Otra forma de interpretar esta escena es mediante la inversión subyacente de los roles de género en las dinámicas de seducción heterosexual. Los rasgos exagerados de Willem Dafoe—su boca desmesurada con labios gruesos y húmedos escupiendo saliva, contorsionada en expresiones obscenas con dientes oscuros y torcidos—evocan imágenes reminiscentes de la vagina dentata. Su grotesca apariencia funciona como una provocación vulgar, un estímulo visual que incita el «Fóllame» renuente de Dern.
Esta referencia al rostro distorsionado de Dafoe como un «rostro-coño» proverbial sugiere que, bajo la narrativa superficial—de un hombre agresivo imponiéndose sobre una víctima femenina—se despliega otro escenario fantasmático. Aquí vemos una inversión: un joven inocente (simbolizado por Dern) provocado agresivamente y luego rechazado por una mujer vulgar y madura (encarnada por Dafoe). En este nivel de interpretación, los roles sexuales tradicionales se invierten: Dafoe se convierte en la mujer que provoca y tienta al joven inocente.

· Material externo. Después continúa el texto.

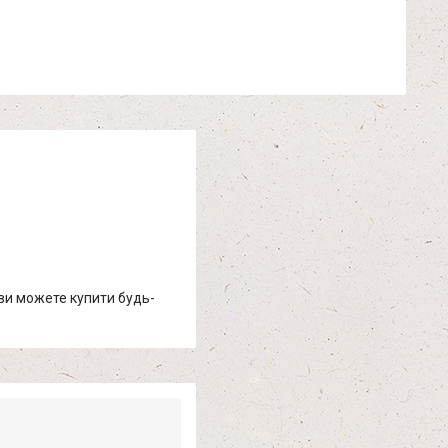
 ви можете купити будь-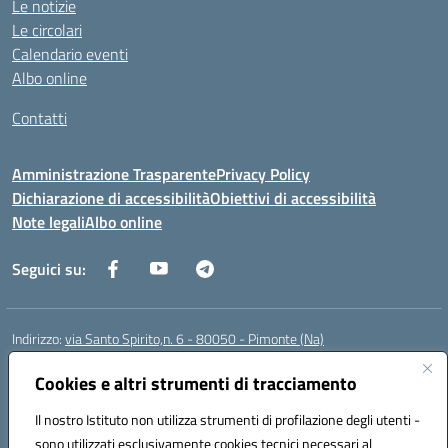
Le notizie
Le circolari
Calendario eventi
Albo online
Contatti
Amministrazione Trasparente
Privacy Policy
Dichiarazione di accessibilità
Obiettivi di accessibilità
Note legali
Albo online
Seguici su:
Indirizzo:
via Santo Spirito,n. 6 - 80050 - Pimonte (Na)
Centralino:
0818792130
Email:
naic86400x@istruzione.it
Posta elettronica certificata (PEC):
Cookies e altri strumenti di tracciamento
naic86400x@pec.istruzione.it
Codice fiscale: 82008870634
Il nostro Istituto non utilizza strumenti di profilazione degli utenti -
Codice meccanografico:
NAIC86400X
sono utilizzati esclusivamente cookies tecnici necessari al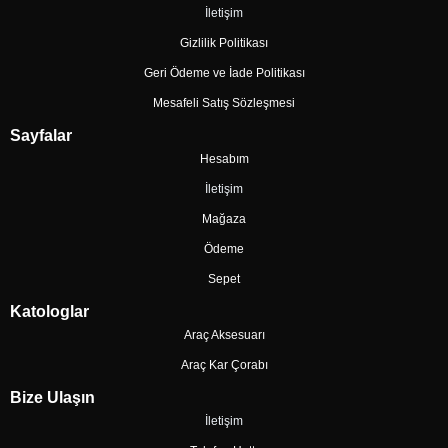
İletişim
Gizlilik Politikası
Geri Ödeme ve İade Politikası
Mesafeli Satış Sözleşmesi
Sayfalar
Hesabım
İletişim
Mağaza
Ödeme
Sepet
Katologlar
Araç Aksesuarı
Araç Kar Çorabı
Bize Ulaşın
İletişim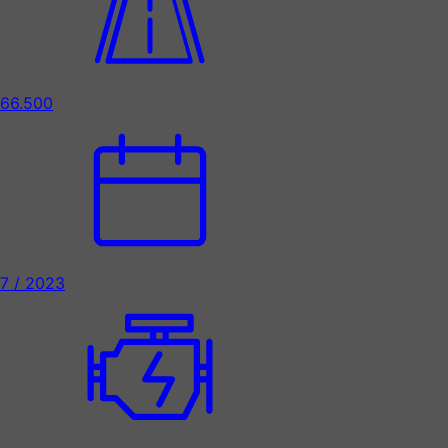
66.500
7 / 2023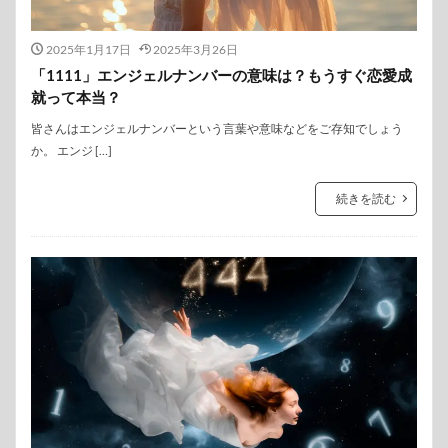
2025年1月17日
2025年3月26日
「1111」エンジェルナンバーの意味は？もうすぐ恋愛成
就って本当？
皆さんはエンジェルナンバーという言葉や意味などをご存知でしょう
か。 エンジ […]
続きを読む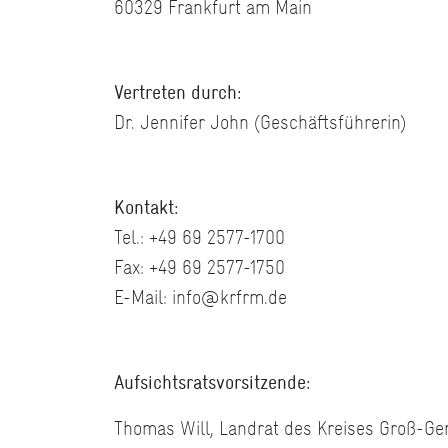
60329 Frankfurt am Main
Vertreten durch:
Dr. Jennifer John (Geschäftsführerin)
Kontakt:
Tel.: +49 69 2577-1700
Fax: +49 69 2577-1750
E-Mail: info@krfrm.de
Aufsichtsratsvorsitzende:
Thomas Will, Landrat des Kreises Groß-Ge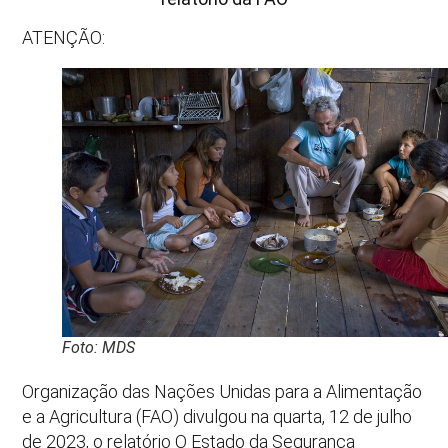
ATENÇÃO:
Foto: MDS
Organização das Nações Unidas para a Alimentação
e a Agricultura (FAO) divulgou na quarta, 12 de julho
de 2023, o relatório O Estado da Segurança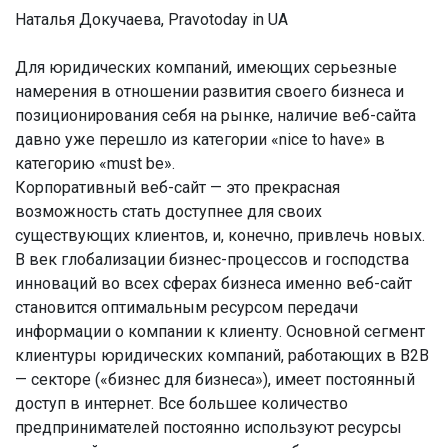
Наталья Докучаева, Pravotoday in UA
Для юридических компаний, имеющих серьезные
намерения в отношении развития своего бизнеса и
позиционирования себя на рынке, наличие веб-сайта
давно уже перешло из категории «nice to have» в
категорию «must be».
Корпоративный веб-сайт — это прекрасная
возможность стать доступнее для своих
существующих клиентов, и, конечно, привлечь новых.
В век глобализации бизнес-процессов и господства
инноваций во всех сферах бизнеса именно веб-сайт
становится оптимальным ресурсом передачи
информации о компании к клиенту. Основной сегмент
клиентуры юридических компаний, работающих в B2B
— секторе («бизнес для бизнеса»), имеет постоянный
доступ в интернет. Все большее количество
предпринимателей постоянно используют ресурсы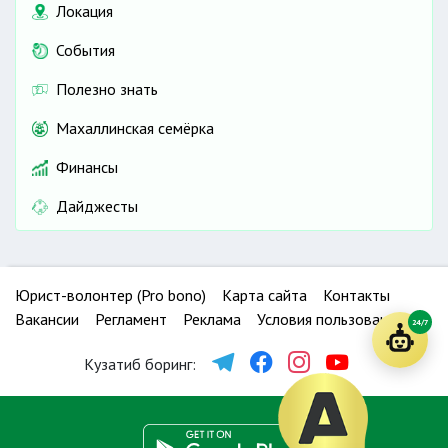
Локация
События
Полезно знать
Махаллинская семёрка
Финансы
Дайджесты
Юрист-волонтер (Pro bono)
Карта сайта
Контакты
Вакансии
Регламент
Реклама
Условия пользования
24/7
Кузатиб боринг:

El comienzo de Una historia verdadera de Lynch, con las palabras que introducen los créditos— «Walt Disney presenta – Una película de David Lynch»—brinda quizás el mejor resumen de la paradoja ética que marcó el fin del siglo XX: la superposición de la transgresión con la norma. Walt Disney, la marca de los valores familiares conservadores, toma bajo su ala a David Lynch, un autor que personifica la transgresión al sacar a la luz el submundo obsceno del sexo pervertido y la violencia que acechan bajo la respetable superficie de nuestras vidas.
¿Y si este es el mensaje final de Lynch? Que la ética es «la más oscura y audaz de todas las conspiraciones», que el sujeto ético amenaza efectivamente los órdenes existentes, en contraste con la larga serie de extraños pervertidos de Lynch (Frank en Terciopelo azul, Bobby Peru en Corazón Salvaje…), que, en última instancia, los sostienen.
Medido contra actos como el del protagonista de Una historia verdadera, los estallidos de rabia de Frank y Bobby parecen teatrales impotencias de viejos conservadores sedados.